Stored items
■ ■ ■ ■

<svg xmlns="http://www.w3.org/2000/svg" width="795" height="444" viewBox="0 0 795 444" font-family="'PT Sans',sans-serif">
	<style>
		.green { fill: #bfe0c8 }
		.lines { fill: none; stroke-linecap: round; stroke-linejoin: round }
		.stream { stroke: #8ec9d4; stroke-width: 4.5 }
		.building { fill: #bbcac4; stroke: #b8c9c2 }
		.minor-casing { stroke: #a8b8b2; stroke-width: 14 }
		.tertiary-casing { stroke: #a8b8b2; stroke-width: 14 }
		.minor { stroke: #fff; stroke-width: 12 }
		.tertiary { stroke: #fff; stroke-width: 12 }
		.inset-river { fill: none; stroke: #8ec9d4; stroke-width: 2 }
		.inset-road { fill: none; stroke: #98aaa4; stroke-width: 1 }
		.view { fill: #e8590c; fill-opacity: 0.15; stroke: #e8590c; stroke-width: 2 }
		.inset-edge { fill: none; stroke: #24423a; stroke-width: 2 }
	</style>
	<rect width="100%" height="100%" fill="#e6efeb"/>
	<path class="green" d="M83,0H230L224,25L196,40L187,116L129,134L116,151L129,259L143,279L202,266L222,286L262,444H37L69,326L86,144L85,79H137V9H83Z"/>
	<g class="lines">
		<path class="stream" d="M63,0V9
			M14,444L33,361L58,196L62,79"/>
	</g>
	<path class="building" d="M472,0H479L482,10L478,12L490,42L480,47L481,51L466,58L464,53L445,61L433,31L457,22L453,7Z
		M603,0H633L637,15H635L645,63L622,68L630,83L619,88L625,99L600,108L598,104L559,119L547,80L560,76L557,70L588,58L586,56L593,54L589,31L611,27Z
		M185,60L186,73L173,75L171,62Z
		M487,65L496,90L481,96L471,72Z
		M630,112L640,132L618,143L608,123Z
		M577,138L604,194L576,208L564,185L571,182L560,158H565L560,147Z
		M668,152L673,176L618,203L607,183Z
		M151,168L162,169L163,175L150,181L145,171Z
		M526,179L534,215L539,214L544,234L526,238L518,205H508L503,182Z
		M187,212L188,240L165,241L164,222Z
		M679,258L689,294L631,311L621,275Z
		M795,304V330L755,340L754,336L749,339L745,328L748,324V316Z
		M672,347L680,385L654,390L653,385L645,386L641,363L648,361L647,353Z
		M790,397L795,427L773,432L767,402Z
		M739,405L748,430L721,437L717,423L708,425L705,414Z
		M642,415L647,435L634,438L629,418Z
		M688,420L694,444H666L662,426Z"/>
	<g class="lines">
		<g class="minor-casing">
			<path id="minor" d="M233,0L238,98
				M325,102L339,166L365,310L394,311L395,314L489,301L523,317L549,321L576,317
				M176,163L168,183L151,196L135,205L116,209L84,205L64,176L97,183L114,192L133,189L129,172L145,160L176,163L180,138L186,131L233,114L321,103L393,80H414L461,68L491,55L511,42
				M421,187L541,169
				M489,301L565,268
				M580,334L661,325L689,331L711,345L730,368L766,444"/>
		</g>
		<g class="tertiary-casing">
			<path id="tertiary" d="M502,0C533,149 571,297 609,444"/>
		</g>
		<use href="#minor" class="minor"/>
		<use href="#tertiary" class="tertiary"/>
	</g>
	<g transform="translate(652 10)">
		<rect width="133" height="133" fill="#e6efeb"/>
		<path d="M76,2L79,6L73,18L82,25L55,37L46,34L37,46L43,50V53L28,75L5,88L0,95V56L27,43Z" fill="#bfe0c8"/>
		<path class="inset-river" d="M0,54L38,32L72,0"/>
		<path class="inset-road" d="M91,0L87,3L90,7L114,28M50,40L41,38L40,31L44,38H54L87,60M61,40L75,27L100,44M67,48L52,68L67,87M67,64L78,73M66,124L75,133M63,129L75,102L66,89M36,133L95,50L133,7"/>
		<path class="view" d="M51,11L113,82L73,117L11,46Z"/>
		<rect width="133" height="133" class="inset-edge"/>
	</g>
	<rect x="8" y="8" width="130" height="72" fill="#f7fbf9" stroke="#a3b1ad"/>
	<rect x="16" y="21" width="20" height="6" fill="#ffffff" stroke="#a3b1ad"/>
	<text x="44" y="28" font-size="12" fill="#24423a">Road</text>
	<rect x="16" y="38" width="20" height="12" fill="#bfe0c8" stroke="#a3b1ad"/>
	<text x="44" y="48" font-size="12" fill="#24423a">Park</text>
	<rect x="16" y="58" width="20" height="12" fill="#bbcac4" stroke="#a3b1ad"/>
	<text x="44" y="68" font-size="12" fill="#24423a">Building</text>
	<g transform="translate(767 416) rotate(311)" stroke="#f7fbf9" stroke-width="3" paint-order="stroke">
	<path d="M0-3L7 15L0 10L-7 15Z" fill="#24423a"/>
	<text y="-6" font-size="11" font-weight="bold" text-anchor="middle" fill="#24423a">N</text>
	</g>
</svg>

■ ■ ■ ■

**WORK REQUIRED**
Would you copy out each line of the records above where the word "stream" occurs?

**RESPONSE TO THIS EXERCISE**
		.stream { stroke: #8ec9d4; stroke-width: 4.5 }
		<path class="stream" d="M63,0V9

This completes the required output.